Set problem | Please edit the rows from the start through the line containing "var sketch = newSketch(context, id", replacing "Q0" with "planeQuery" and leaving everything else unchanged. Return only those lines, without the pictures.
---------- Dataset ----------
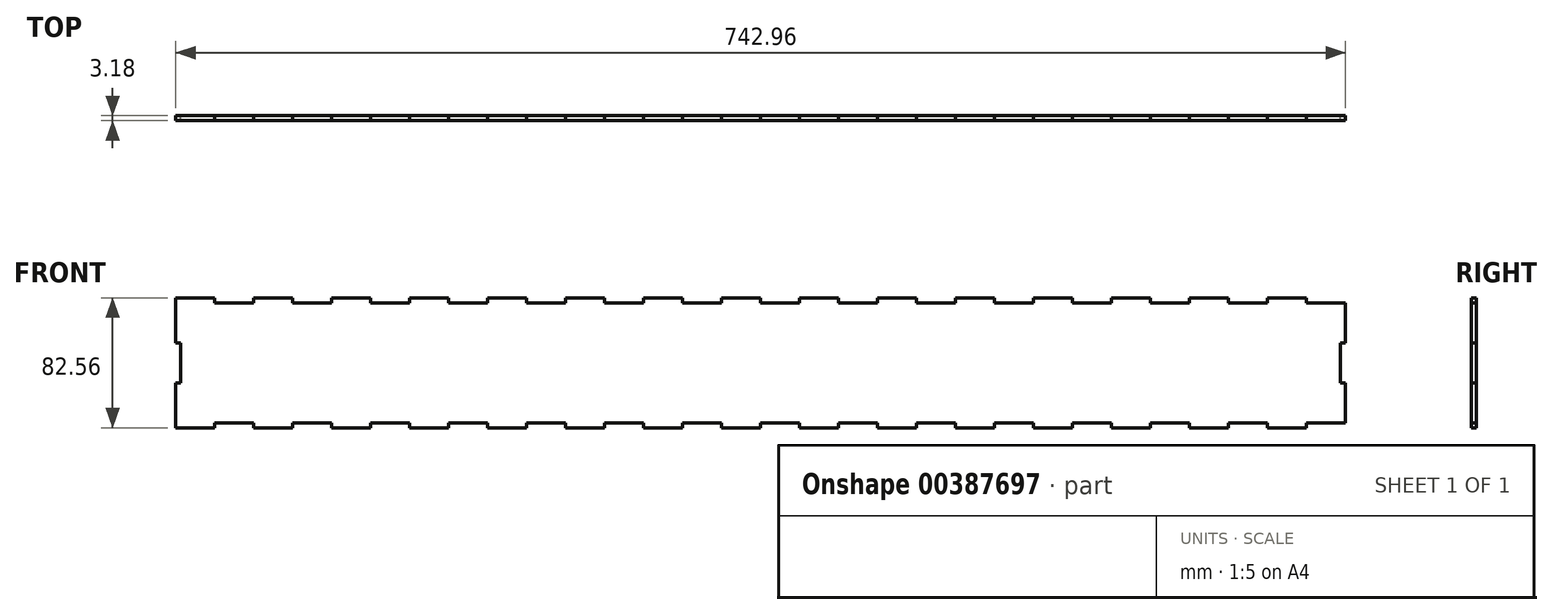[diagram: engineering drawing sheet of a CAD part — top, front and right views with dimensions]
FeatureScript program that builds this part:
annotation { "Feature Type Name" : "Feature", "Feature Type Description" : "" }
export const myFeature = defineFeature(function(context is Context, id is Id, definition is map)
    precondition{}
    {
        {
            var Q0;
            Q0=qCreatedBy(makeId("Front.planeOp"),FACE);
            var sketch = newSketch(context, id + "F0", { "sketchPlane" : qUnion([Q0])});
            skLineSegment(sketch, "E0.right", {"start": v(-371.48, -38.1) * mm, "end": v(-371.48, 38.1) * mm, "construction": true});
            skPoint(sketch, "E0.middle", {"position": v(0, 0) * mm});
            skPoint(sketch, "E1.middle", {"position": v(168.28, -6.35) * mm});
            skLineSegment(sketch, "E2.MirrorCS", {"start": v(123.83, 41.28) * mm, "end": v(123.83, 38.1) * mm});
            skLineSegment(sketch, "E3.MirrorCS", {"start": v(-247.65, 41.28) * mm, "end": v(-247.65, 38.1) * mm});
            skLineSegment(sketch, "E4.MirrorCS", {"start": v(272.42, 41.28) * mm, "end": v(272.42, 38.1) * mm});
            skLineSegment(sketch, "E5.MirrorCS", {"start": v(247.65, 41.28) * mm, "end": v(247.65, 38.1) * mm});
            skLineSegment(sketch, "E6.MirrorCS", {"start": v(-297.18, 41.28) * mm, "end": v(-297.18, 38.1) * mm});
            skLineSegment(sketch, "E7.MirrorCS", {"start": v(24.77, 41.28) * mm, "end": v(24.77, 38.1) * mm});
            skLineSegment(sketch, "E8.MirrorCS", {"start": v(-198.12, 41.28) * mm, "end": v(-198.12, 38.1) * mm});
            skLineSegment(sketch, "E9.MirrorCS", {"start": v(-49.53, 41.28) * mm, "end": v(-49.53, 38.1) * mm});
            skLineSegment(sketch, "E10.MirrorCS", {"start": v(222.89, 41.28) * mm, "end": v(222.89, 38.1) * mm});
            skLineSegment(sketch, "E11.MirrorCS", {"start": v(-74.3, 41.28) * mm, "end": v(-74.3, 38.1) * mm});
            skLineSegment(sketch, "E12.MirrorCS", {"start": v(-99.06, 41.28) * mm, "end": v(-99.06, 38.1) * mm});
            skLineSegment(sketch, "E13.MirrorCS", {"start": v(-148.59, 41.28) * mm, "end": v(-148.59, 38.1) * mm});
            skLineSegment(sketch, "E14.MirrorCS", {"start": v(-346.7, 41.28) * mm, "end": v(-346.7, 38.1) * mm});
            skLineSegment(sketch, "E15.MirrorCS", {"start": v(173.36, 41.28) * mm, "end": v(173.36, 38.1) * mm});
            skLineSegment(sketch, "E16.MirrorCS", {"start": v(-321.94, 41.28) * mm, "end": v(-321.94, 38.1) * mm});
            skLineSegment(sketch, "E17.MirrorCS", {"start": v(-123.82, 41.28) * mm, "end": v(-123.82, 38.1) * mm});
            skLineSegment(sketch, "E18.MirrorCS", {"start": v(-272.41, 41.28) * mm, "end": v(-272.41, 38.1) * mm});
            skLineSegment(sketch, "E19.MirrorCS", {"start": v(-173.35, 41.28) * mm, "end": v(-173.35, 38.1) * mm});
            skLineSegment(sketch, "E20.MirrorCS", {"start": v(198.12, 41.28) * mm, "end": v(198.12, 38.1) * mm});
            skLineSegment(sketch, "E21.MirrorCS", {"start": v(-24.76, 41.28) * mm, "end": v(-24.76, 38.1) * mm});
            skLineSegment(sketch, "E22.MirrorCS", {"start": v(74.3, 41.28) * mm, "end": v(74.3, 38.1) * mm});
            skLineSegment(sketch, "E23.MirrorCS", {"start": v(-222.88, 41.28) * mm, "end": v(-222.88, 38.1) * mm});
            skLineSegment(sketch, "E24.MirrorCS", {"start": v(346.71, 41.28) * mm, "end": v(346.71, 38.1) * mm});
            skLineSegment(sketch, "E25.MirrorCS", {"start": v(321.95, 41.28) * mm, "end": v(321.95, 38.1) * mm});
            skLineSegment(sketch, "E26.MirrorCS", {"start": v(297.18, 41.28) * mm, "end": v(297.18, 38.1) * mm});
            skLineSegment(sketch, "E27.MirrorCS", {"start": v(99.06, 41.28) * mm, "end": v(99.06, 38.1) * mm});
            skLineSegment(sketch, "E28.MirrorCS", {"start": v(148.6, 41.28) * mm, "end": v(148.6, 38.1) * mm});
            skLineSegment(sketch, "E29.MirrorCS", {"start": v(49.53, 41.28) * mm, "end": v(49.53, 38.1) * mm});
            skLineSegment(sketch, "E30.MirrorCS", {"start": v(0, 41.28) * mm, "end": v(0, 38.1) * mm});
            skLineSegment(sketch, "E31.MirrorCS", {"start": v(-272.41, 38.1) * mm, "end": v(-297.18, 38.1) * mm});
            skLineSegment(sketch, "E32.MirrorCS", {"start": v(-74.3, 38.1) * mm, "end": v(-99.06, 38.1) * mm});
            skLineSegment(sketch, "E33.MirrorCS", {"start": v(173.36, 38.1) * mm, "end": v(148.6, 38.1) * mm});
            skLineSegment(sketch, "E34.MirrorCS", {"start": v(-148.59, 41.28) * mm, "end": v(-173.35, 41.28) * mm});
            skLineSegment(sketch, "E35.MirrorCS", {"start": v(272.42, 38.1) * mm, "end": v(247.65, 38.1) * mm});
            skLineSegment(sketch, "E36.MirrorCS", {"start": v(24.77, 38.1) * mm, "end": v(0, 38.1) * mm});
            skLineSegment(sketch, "E37.MirrorCS", {"start": v(-198.12, 41.28) * mm, "end": v(-222.88, 41.28) * mm});
            skLineSegment(sketch, "E38.MirrorCS", {"start": v(-173.35, 38.1) * mm, "end": v(-198.12, 38.1) * mm});
            skLineSegment(sketch, "E39.MirrorCS", {"start": v(-24.76, 38.1) * mm, "end": v(-49.53, 38.1) * mm});
            skLineSegment(sketch, "E40.MirrorCS", {"start": v(222.89, 38.1) * mm, "end": v(198.12, 38.1) * mm});
            skLineSegment(sketch, "E41.MirrorCS", {"start": v(74.3, 38.1) * mm, "end": v(49.53, 38.1) * mm});
            skLineSegment(sketch, "E42.MirrorCS", {"start": v(-222.88, 38.1) * mm, "end": v(-247.65, 38.1) * mm});
            skLineSegment(sketch, "E43.MirrorCS", {"start": v(148.6, 41.28) * mm, "end": v(123.83, 41.28) * mm});
            skLineSegment(sketch, "E44.MirrorCS", {"start": v(99.06, 41.28) * mm, "end": v(74.3, 41.28) * mm});
            skLineSegment(sketch, "E45.MirrorCS", {"start": v(0, 41.28) * mm, "end": v(-24.76, 41.28) * mm});
            skLineSegment(sketch, "E46.MirrorCS", {"start": v(-99.06, 41.28) * mm, "end": v(-123.82, 41.28) * mm});
            skLineSegment(sketch, "E47.MirrorCS", {"start": v(123.83, 38.1) * mm, "end": v(99.06, 38.1) * mm});
            skLineSegment(sketch, "E48.MirrorCS", {"start": v(-297.18, 41.28) * mm, "end": v(-321.94, 41.28) * mm});
            skLineSegment(sketch, "E49.MirrorCS", {"start": v(198.12, 41.28) * mm, "end": v(173.36, 41.28) * mm});
            skLineSegment(sketch, "E50.MirrorCS", {"start": v(49.53, 41.28) * mm, "end": v(24.77, 41.28) * mm});
            skLineSegment(sketch, "E51.MirrorCS", {"start": v(-321.94, 38.1) * mm, "end": v(-346.7, 38.1) * mm});
            skLineSegment(sketch, "E52.MirrorCS", {"start": v(-123.82, 38.1) * mm, "end": v(-148.59, 38.1) * mm});
            skLineSegment(sketch, "E53.MirrorCS", {"start": v(346.71, 41.28) * mm, "end": v(321.95, 41.28) * mm});
            skLineSegment(sketch, "E54.MirrorCS", {"start": v(321.95, 38.1) * mm, "end": v(297.18, 38.1) * mm});
            skLineSegment(sketch, "E55.MirrorCS", {"start": v(297.18, 41.28) * mm, "end": v(272.42, 41.28) * mm});
            skLineSegment(sketch, "E56.MirrorCS", {"start": v(-49.53, 41.28) * mm, "end": v(-74.3, 41.28) * mm});
            skLineSegment(sketch, "E57.MirrorCS", {"start": v(-247.65, 41.28) * mm, "end": v(-272.41, 41.28) * mm});
            skLineSegment(sketch, "E58.MirrorCS", {"start": v(247.65, 41.28) * mm, "end": v(222.89, 41.28) * mm});
            skLineSegment(sketch, "E59.MirrorCS", {"start": v(346.71, 38.1) * mm, "end": v(371.48, 38.1) * mm});
            skLineSegment(sketch, "E60.MirrorCS", {"start": v(-346.7, 41.28) * mm, "end": v(-371.47, 41.28) * mm});
            skLineSegment(sketch, "E61", {"start": v(-371.47, 41.28) * mm, "end": v(-371.48, 38.1) * mm});
            skLineSegment(sketch, "E62.top", {"start": v(371.48, -12.7) * mm, "end": v(368.3, -12.7) * mm});
            skLineSegment(sketch, "E62.left", {"start": v(371.48, -38.1) * mm, "end": v(371.48, -12.7) * mm});
            skLineSegment(sketch, "E63.bottom", {"start": v(368.3, -12.7) * mm, "end": v(371.48, -12.7) * mm});
            skLineSegment(sketch, "E63.top", {"start": v(368.3, 12.7) * mm, "end": v(371.48, 12.7) * mm});
            skLineSegment(sketch, "E63.left", {"start": v(368.3, -12.7) * mm, "end": v(368.3, 12.7) * mm});
            skLineSegment(sketch, "E64.bottom", {"start": v(371.48, 12.7) * mm, "end": v(368.3, 12.7) * mm});
            skLineSegment(sketch, "E64.top", {"start": v(371.48, 38.1) * mm, "end": v(368.3, 38.1) * mm});
            skLineSegment(sketch, "E64.left", {"start": v(371.48, 12.7) * mm, "end": v(371.48, 38.1) * mm});
            skLineSegment(sketch, "E65.MirrorCS", {"start": v(-371.48, -38.1) * mm, "end": v(-371.48, -12.7) * mm});
            skLineSegment(sketch, "E66.MirrorCS", {"start": v(-368.3, -12.7) * mm, "end": v(-371.48, -12.7) * mm});
            skLineSegment(sketch, "E67.MirrorCS", {"start": v(-368.3, -12.7) * mm, "end": v(-368.3, 12.7) * mm});
            skLineSegment(sketch, "E68.MirrorCS", {"start": v(-368.3, 12.7) * mm, "end": v(-371.48, 12.7) * mm});
            skLineSegment(sketch, "E69", {"start": v(-371.48, 12.7) * mm, "end": v(-371.48, 38.1) * mm});
            skLineSegment(sketch, "E70.MirrorCS", {"start": v(198.12, -41.28) * mm, "end": v(198.12, -38.1) * mm});
            skLineSegment(sketch, "E71.MirrorCS", {"start": v(272.41, -41.28) * mm, "end": v(272.41, -38.1) * mm});
            skLineSegment(sketch, "E72.MirrorCS", {"start": v(-74.3, -41.28) * mm, "end": v(-74.3, -38.1) * mm});
            skLineSegment(sketch, "E73.MirrorCS", {"start": v(99.06, -41.28) * mm, "end": v(99.06, -38.1) * mm});
            skLineSegment(sketch, "E74.MirrorCS", {"start": v(148.59, -41.28) * mm, "end": v(123.82, -41.28) * mm});
            skLineSegment(sketch, "E75.MirrorCS", {"start": v(346.7, -41.28) * mm, "end": v(321.94, -41.28) * mm});
            skLineSegment(sketch, "E76.MirrorCS", {"start": v(-198.12, -41.28) * mm, "end": v(-222.89, -41.28) * mm});
            skLineSegment(sketch, "E77.MirrorCS", {"start": v(-24.77, -41.28) * mm, "end": v(-24.77, -38.1) * mm});
            skLineSegment(sketch, "E78.MirrorCS", {"start": v(-198.12, -41.28) * mm, "end": v(-198.12, -38.1) * mm});
            skLineSegment(sketch, "E79.MirrorCS", {"start": v(0, -41.28) * mm, "end": v(0, -38.1) * mm});
            skLineSegment(sketch, "E80.MirrorCS", {"start": v(-99.06, -41.28) * mm, "end": v(-123.83, -41.28) * mm});
            skLineSegment(sketch, "E81.MirrorCS", {"start": v(-346.71, -41.28) * mm, "end": v(-346.71, -38.1) * mm});
            skLineSegment(sketch, "E82.MirrorCS", {"start": v(24.76, -41.28) * mm, "end": v(24.76, -38.1) * mm});
            skLineSegment(sketch, "E83.MirrorCS", {"start": v(247.65, -41.28) * mm, "end": v(247.65, -38.1) * mm});
            skLineSegment(sketch, "E84.MirrorCS", {"start": v(198.12, -41.28) * mm, "end": v(173.35, -41.28) * mm});
            skLineSegment(sketch, "E85.MirrorCS", {"start": v(-49.53, -41.28) * mm, "end": v(-74.3, -41.28) * mm});
            skLineSegment(sketch, "E86.MirrorCS", {"start": v(-222.89, -41.28) * mm, "end": v(-222.89, -38.1) * mm});
            skLineSegment(sketch, "E87.MirrorCS", {"start": v(-321.95, -41.28) * mm, "end": v(-321.95, -38.1) * mm});
            skLineSegment(sketch, "E88.MirrorCS", {"start": v(-123.83, -41.28) * mm, "end": v(-123.83, -38.1) * mm});
            skLineSegment(sketch, "E89.MirrorCS", {"start": v(-99.06, -41.28) * mm, "end": v(-99.06, -38.1) * mm});
            skLineSegment(sketch, "E90.MirrorCS", {"start": v(148.59, -41.28) * mm, "end": v(148.59, -38.1) * mm});
            skLineSegment(sketch, "E91.MirrorCS", {"start": v(0, -41.28) * mm, "end": v(-24.77, -41.28) * mm});
            skLineSegment(sketch, "E92.MirrorCS", {"start": v(49.53, -41.28) * mm, "end": v(49.53, -38.1) * mm});
            skLineSegment(sketch, "E93.MirrorCS", {"start": v(-173.36, -41.28) * mm, "end": v(-173.36, -38.1) * mm});
            skLineSegment(sketch, "E94.MirrorCS", {"start": v(-297.18, -41.28) * mm, "end": v(-297.18, -38.1) * mm});
            skLineSegment(sketch, "E95.MirrorCS", {"start": v(-247.65, -41.28) * mm, "end": v(-272.42, -41.28) * mm});
            skLineSegment(sketch, "E96.MirrorCS", {"start": v(346.7, -41.28) * mm, "end": v(346.7, -38.1) * mm});
            skLineSegment(sketch, "E97.MirrorCS", {"start": v(123.82, -41.28) * mm, "end": v(123.82, -38.1) * mm});
            skLineSegment(sketch, "E98.MirrorCS", {"start": v(-148.6, -41.28) * mm, "end": v(-148.6, -38.1) * mm});
            skLineSegment(sketch, "E99.MirrorCS", {"start": v(-247.65, -41.28) * mm, "end": v(-247.65, -38.1) * mm});
            skLineSegment(sketch, "E100.MirrorCS", {"start": v(49.53, -41.28) * mm, "end": v(24.76, -41.28) * mm});
            skLineSegment(sketch, "E101.MirrorCS", {"start": v(74.3, -41.28) * mm, "end": v(74.3, -38.1) * mm});
            skLineSegment(sketch, "E102.MirrorCS", {"start": v(173.35, -41.28) * mm, "end": v(173.35, -38.1) * mm});
            skLineSegment(sketch, "E103.MirrorCS", {"start": v(-272.42, -41.28) * mm, "end": v(-272.42, -38.1) * mm});
            skLineSegment(sketch, "E104.MirrorCS", {"start": v(-148.6, -41.28) * mm, "end": v(-173.36, -41.28) * mm});
            skLineSegment(sketch, "E105.MirrorCS", {"start": v(-297.18, -41.28) * mm, "end": v(-321.95, -41.28) * mm});
            skLineSegment(sketch, "E106.MirrorCS", {"start": v(222.88, -41.28) * mm, "end": v(222.88, -38.1) * mm});
            skLineSegment(sketch, "E107.MirrorCS", {"start": v(-49.53, -41.28) * mm, "end": v(-49.53, -38.1) * mm});
            skLineSegment(sketch, "E108.MirrorCS", {"start": v(297.18, -41.28) * mm, "end": v(297.18, -38.1) * mm});
            skLineSegment(sketch, "E109.MirrorCS", {"start": v(297.18, -41.28) * mm, "end": v(272.41, -41.28) * mm});
            skLineSegment(sketch, "E110.MirrorCS", {"start": v(321.94, -41.28) * mm, "end": v(321.94, -38.1) * mm});
            skLineSegment(sketch, "E111.MirrorCS", {"start": v(-346.71, -41.28) * mm, "end": v(-371.48, -41.28) * mm});
            skLineSegment(sketch, "E112.MirrorCS", {"start": v(24.76, -38.1) * mm, "end": v(0, -38.1) * mm});
            skLineSegment(sketch, "E113.MirrorCS", {"start": v(-123.83, -38.1) * mm, "end": v(-148.6, -38.1) * mm});
            skLineSegment(sketch, "E114.MirrorCS", {"start": v(346.7, -38.1) * mm, "end": v(371.47, -38.1) * mm});
            skLineSegment(sketch, "E115.MirrorCS", {"start": v(123.82, -38.1) * mm, "end": v(99.06, -38.1) * mm});
            skLineSegment(sketch, "E116.MirrorCS", {"start": v(-272.42, -38.1) * mm, "end": v(-297.18, -38.1) * mm});
            skLineSegment(sketch, "E117.MirrorCS", {"start": v(-173.36, -38.1) * mm, "end": v(-198.12, -38.1) * mm});
            skLineSegment(sketch, "E118.MirrorCS", {"start": v(222.88, -38.1) * mm, "end": v(198.12, -38.1) * mm});
            skLineSegment(sketch, "E119.MirrorCS", {"start": v(173.35, -38.1) * mm, "end": v(148.59, -38.1) * mm});
            skLineSegment(sketch, "E120.MirrorCS", {"start": v(272.41, -38.1) * mm, "end": v(247.65, -38.1) * mm});
            skLineSegment(sketch, "E121.MirrorCS", {"start": v(-321.95, -38.1) * mm, "end": v(-346.71, -38.1) * mm});
            skLineSegment(sketch, "E122.MirrorCS", {"start": v(74.3, -38.1) * mm, "end": v(49.53, -38.1) * mm});
            skLineSegment(sketch, "E123.MirrorCS", {"start": v(321.94, -38.1) * mm, "end": v(297.18, -38.1) * mm});
            skLineSegment(sketch, "E124.MirrorCS", {"start": v(-222.89, -38.1) * mm, "end": v(-247.65, -38.1) * mm});
            skLineSegment(sketch, "E125.MirrorCS", {"start": v(-24.77, -38.1) * mm, "end": v(-49.53, -38.1) * mm});
            skLineSegment(sketch, "E126.MirrorCS", {"start": v(-74.3, -38.1) * mm, "end": v(-99.06, -38.1) * mm});
            skLineSegment(sketch, "E127", {"start": v(-371.48, -38.1) * mm, "end": v(-371.48, -41.28) * mm});
            skLineSegment(sketch, "E128", {"start": v(244.47, -41.28) * mm, "end": v(247.65, -41.28) * mm});
            skLineSegment(sketch, "E129", {"start": v(92.07, -41.28) * mm, "end": v(74.3, -41.28) * mm});
            skLineSegment(sketch, "E130", {"start": v(92.07, -41.28) * mm, "end": v(99.06, -41.28) * mm});
            skLineSegment(sketch, "E131", {"start": v(222.88, -41.28) * mm, "end": v(244.47, -41.28) * mm});
            skSolve(sketch);
        }
        {
            var Q0;
            Q0=qSketchRegion(id+"F0",true);
            extrude(context, id + "F1", {"entities" : qUnion([Q0]), "depth" : 3.17 * mm});
        }
    });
----------
Finished answer |
[diagram: engineering drawing sheet of a CAD part — top, front and right views with dimensions]
FeatureScript program that builds this part:
annotation { "Feature Type Name" : "Feature", "Feature Type Description" : "" }
export const myFeature = defineFeature(function(context is Context, id is Id, definition is map)
    precondition{}
    {
        {
            var planeQuery;
            planeQuery=qCreatedBy(makeId("Front.planeOp"),FACE);
            var sketch = newSketch(context, id + "F0", { "sketchPlane" : qUnion([planeQuery])});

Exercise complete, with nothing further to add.